Becoming a Dad is probably the coolest, and definitely the most important thing I have ever done. Life was already really awesome for us, and then adding a baby made things interesting. I guess things were going either too great, or too easy, so we decided to mix it up some more. It feels like a warden should have been keeping an eye on me, but they weren't, and now I have doubled the size of my family before the his coffee break ended. I am paying it back by going through a much longer and more difficult pregnancy this time through.

It is possible that our lack of planning may have contributed to some of the hardships through pregnancy #2, including: going through the summer (again), extending pregnancy through 2 years, doing extensive remodeling on our house (again), and going through this all with a little man running wild. If we had planned better (or at all), it is possible things may have slowed down before bringing you 2 into this cagematch I am having with life, but probably not. Waiting for things to slow down would be like waiting for good customer service from the cable company.



I am beginning to accept that I will probably never be one of those totally-together adults who makes life look like a nice schedule that I am executing just as I planned it.
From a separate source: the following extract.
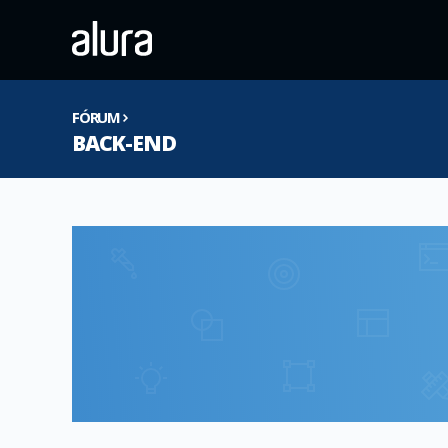
FÓRUM
BACK-END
I suppose I knew this all along, so I always knew what I was thinking when we decided to bring two Tasmanian Devils into this madness. Since it is going to be so crazy anyway, may as well get to it. (Besides, the sooner we have kids, the sooner they would be moving out)

Baby girl- so please follow my lead, and come on out already. Marshall-just keep doing what you are doing. To you both-things will probably never go as I have planned, so hold on tight, and let's just enjoy going through this together, and not worry about trying to explain it, because I can't anyway.